━━ Dataset content ━━

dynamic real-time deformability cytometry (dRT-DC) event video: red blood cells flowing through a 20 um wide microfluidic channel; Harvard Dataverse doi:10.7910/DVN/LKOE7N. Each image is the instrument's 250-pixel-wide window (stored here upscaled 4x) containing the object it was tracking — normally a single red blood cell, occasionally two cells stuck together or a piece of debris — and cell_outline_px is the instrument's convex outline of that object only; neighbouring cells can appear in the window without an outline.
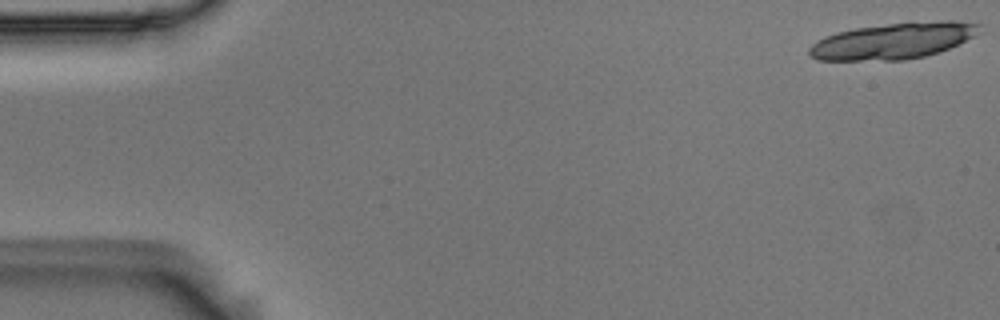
{"species": "Egyptian fruit bat (a non-hibernating species)", "species_latin": "Rousettus aegyptiacus", "temperature_condition": "room temperature", "stored_images_in_passage": 20, "camera_frame_rate_fps": 3000, "um_per_image_px": 0.085, "animal": {"sex": "male"}, "frame": {"image": 1, "passage_image": 1, "time_ms": 0.0, "image_size_px": [1000, 320], "cell_outline_px": [[980, 32], [940, 52], [924, 56], [904, 60], [816, 60], [808, 52], [808, 48], [812, 44], [824, 36], [836, 32], [856, 28], [912, 20], [952, 20], [980, 24]], "centroid_in_image_um": [75.91, 3.45], "position_along_channel_um": 9.1, "area_um2": 36.13}}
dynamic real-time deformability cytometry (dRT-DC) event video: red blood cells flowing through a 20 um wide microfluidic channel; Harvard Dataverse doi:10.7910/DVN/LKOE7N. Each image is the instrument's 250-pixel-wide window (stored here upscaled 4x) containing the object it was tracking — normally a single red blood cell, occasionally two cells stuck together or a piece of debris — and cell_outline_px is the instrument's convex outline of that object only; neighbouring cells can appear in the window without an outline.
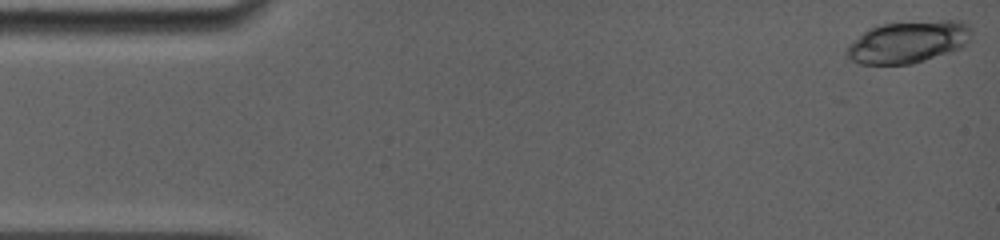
{"species": "common noctule bat (a hibernating species)", "species_latin": "Nyctalus noctula", "temperature_condition": "room temperature", "stored_images_in_passage": 13, "camera_frame_rate_fps": 5000, "um_per_image_px": 0.085, "animal": {"sex": "female", "body_mass_g": 19.0, "forearm_length_mm": 56.7}, "frame": {"image": 1, "passage_image": 1, "time_ms": 0.0, "image_size_px": [1000, 240], "cell_outline_px": [[972, 40], [968, 44], [960, 48], [912, 64], [860, 64], [848, 60], [844, 56], [844, 52], [848, 44], [868, 28], [880, 24], [940, 20], [964, 20], [972, 28]], "centroid_in_image_um": [77.19, 3.56], "position_along_channel_um": 7.8, "area_um2": 31.15}}
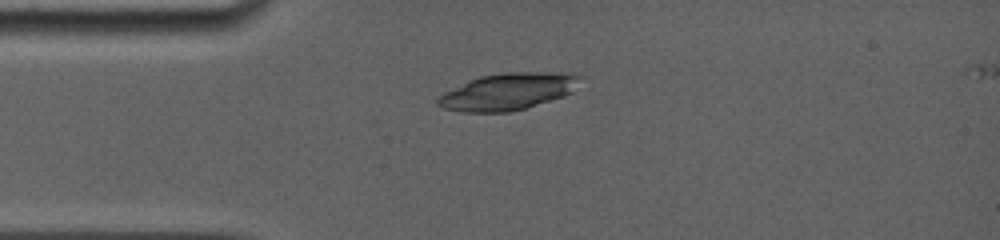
{"frame": {"image": 2, "passage_image": 11, "time_ms": 3.6, "image_size_px": [1000, 240], "cell_outline_px": [[580, 76], [572, 92], [564, 96], [524, 108], [508, 112], [464, 112], [444, 108], [436, 104], [436, 100], [444, 92], [468, 80], [480, 76], [504, 72], [560, 72]], "centroid_in_image_um": [43.12, 7.78], "position_along_channel_um": 41.9, "area_um2": 30.23}}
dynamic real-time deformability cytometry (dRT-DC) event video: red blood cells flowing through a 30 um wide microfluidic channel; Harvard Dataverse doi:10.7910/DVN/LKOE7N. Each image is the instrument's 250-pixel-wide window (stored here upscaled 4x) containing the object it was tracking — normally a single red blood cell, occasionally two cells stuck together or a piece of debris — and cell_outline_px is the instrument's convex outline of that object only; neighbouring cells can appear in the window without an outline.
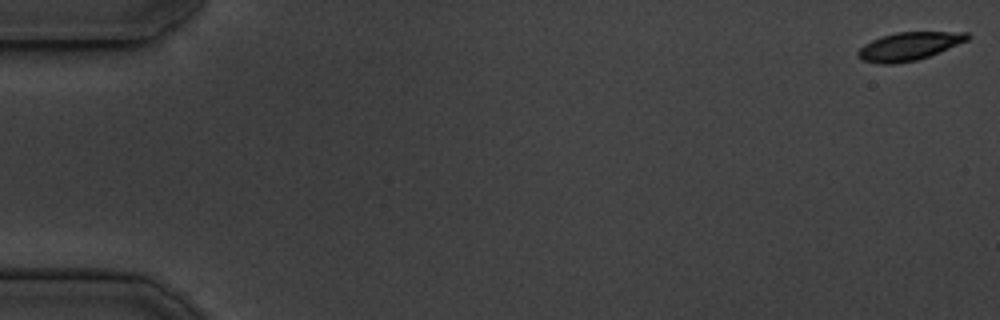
{"species": "common noctule bat (a hibernating species)", "species_latin": "Nyctalus noctula", "temperature_condition": "cold", "stored_images_in_passage": 55, "camera_frame_rate_fps": 3000, "um_per_image_px": 0.085, "animal": {"sex": "male", "body_mass_g": 19.5, "forearm_length_mm": 54.6}, "frame": {"image": 1, "passage_image": 1, "time_ms": 0.0, "image_size_px": [1000, 320], "cell_outline_px": [[972, 36], [968, 40], [928, 56], [916, 60], [892, 64], [880, 64], [860, 60], [856, 56], [856, 52], [864, 44], [880, 36], [896, 32], [968, 32]], "centroid_in_image_um": [77.22, 3.93], "position_along_channel_um": 7.8, "area_um2": 17.98}}
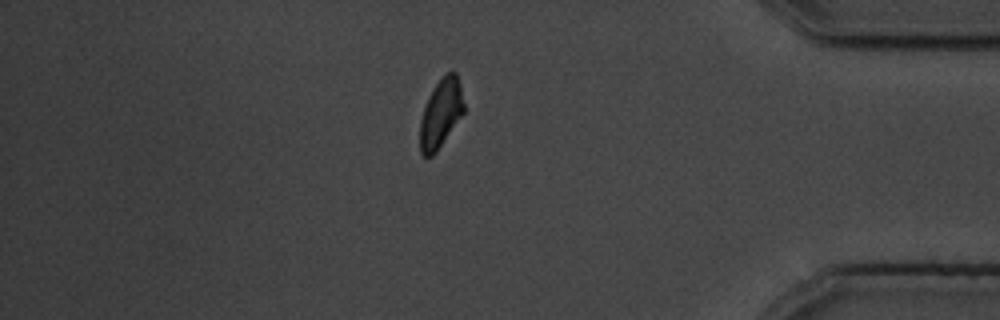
{"frame": {"image": 2, "passage_image": 47, "time_ms": 15.333, "image_size_px": [1000, 320], "cell_outline_px": [[464, 112], [436, 152], [432, 156], [424, 156], [420, 152], [420, 120], [428, 96], [444, 72], [452, 68], [456, 72], [460, 84], [464, 104]], "centroid_in_image_um": [37.47, 9.58], "position_along_channel_um": 397.7, "area_um2": 17.63}}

━━━

Exercise objective: Repeat the preceding records precisely, and leave every picture out of the copy.

Answer to the exercise:
dynamic real-time deformability cytometry (dRT-DC) event video: red blood cells flowing through a 20 um wide microfluidic channel; Harvard Dataverse doi:10.7910/DVN/LKOE7N. Each image is the instrument's 250-pixel-wide window (stored here upscaled 4x) containing the object it was tracking — normally a single red blood cell, occasionally two cells stuck together or a piece of debris — and cell_outline_px is the instrument's convex outline of that object only; neighbouring cells can appear in the window without an outline.
{"species": "Egyptian fruit bat (a non-hibernating species)", "species_latin": "Rousettus aegyptiacus", "temperature_condition": "room temperature", "stored_images_in_passage": 20, "camera_frame_rate_fps": 3000, "um_per_image_px": 0.085, "animal": {"sex": "male"}, "frame": {"image": 1, "passage_image": 1, "time_ms": 0.0, "image_size_px": [1000, 320], "cell_outline_px": [[980, 32], [940, 52], [924, 56], [904, 60], [816, 60], [808, 52], [808, 48], [812, 44], [824, 36], [836, 32], [856, 28], [912, 20], [952, 20], [980, 24]], "centroid_in_image_um": [75.91, 3.45], "position_along_channel_um": 9.1, "area_um2": 36.13}}
dynamic real-time deformability cytometry (dRT-DC) event video: red blood cells flowing through a 20 um wide microfluidic channel; Harvard Dataverse doi:10.7910/DVN/LKOE7N. Each image is the instrument's 250-pixel-wide window (stored here upscaled 4x) containing the object it was tracking — normally a single red blood cell, occasionally two cells stuck together or a piece of debris — and cell_outline_px is the instrument's convex outline of that object only; neighbouring cells can appear in the window without an outline.
{"species": "common noctule bat (a hibernating species)", "species_latin": "Nyctalus noctula", "temperature_condition": "room temperature", "stored_images_in_passage": 13, "camera_frame_rate_fps": 5000, "um_per_image_px": 0.085, "animal": {"sex": "female", "body_mass_g": 19.0, "forearm_length_mm": 56.7}, "frame": {"image": 1, "passage_image": 1, "time_ms": 0.0, "image_size_px": [1000, 240], "cell_outline_px": [[972, 40], [968, 44], [960, 48], [912, 64], [860, 64], [848, 60], [844, 56], [844, 52], [848, 44], [868, 28], [880, 24], [940, 20], [964, 20], [972, 28]], "centroid_in_image_um": [77.19, 3.56], "position_along_channel_um": 7.8, "area_um2": 31.15}}
{"frame": {"image": 2, "passage_image": 11, "time_ms": 3.6, "image_size_px": [1000, 240], "cell_outline_px": [[580, 76], [572, 92], [564, 96], [524, 108], [508, 112], [464, 112], [444, 108], [436, 104], [436, 100], [444, 92], [468, 80], [480, 76], [504, 72], [560, 72]], "centroid_in_image_um": [43.12, 7.78], "position_along_channel_um": 41.9, "area_um2": 30.23}}
dynamic real-time deformability cytometry (dRT-DC) event video: red blood cells flowing through a 30 um wide microfluidic channel; Harvard Dataverse doi:10.7910/DVN/LKOE7N. Each image is the instrument's 250-pixel-wide window (stored here upscaled 4x) containing the object it was tracking — normally a single red blood cell, occasionally two cells stuck together or a piece of debris — and cell_outline_px is the instrument's convex outline of that object only; neighbouring cells can appear in the window without an outline.
{"species": "common noctule bat (a hibernating species)", "species_latin": "Nyctalus noctula", "temperature_condition": "cold", "stored_images_in_passage": 55, "camera_frame_rate_fps": 3000, "um_per_image_px": 0.085, "animal": {"sex": "male", "body_mass_g": 19.5, "forearm_length_mm": 54.6}, "frame": {"image": 1, "passage_image": 1, "time_ms": 0.0, "image_size_px": [1000, 320], "cell_outline_px": [[972, 36], [968, 40], [928, 56], [916, 60], [892, 64], [880, 64], [860, 60], [856, 56], [856, 52], [864, 44], [880, 36], [896, 32], [968, 32]], "centroid_in_image_um": [77.22, 3.93], "position_along_channel_um": 7.8, "area_um2": 17.98}}
{"frame": {"image": 2, "passage_image": 47, "time_ms": 15.333, "image_size_px": [1000, 320], "cell_outline_px": [[464, 112], [436, 152], [432, 156], [424, 156], [420, 152], [420, 120], [428, 96], [444, 72], [452, 68], [456, 72], [460, 84], [464, 104]], "centroid_in_image_um": [37.47, 9.58], "position_along_channel_um": 397.7, "area_um2": 17.63}}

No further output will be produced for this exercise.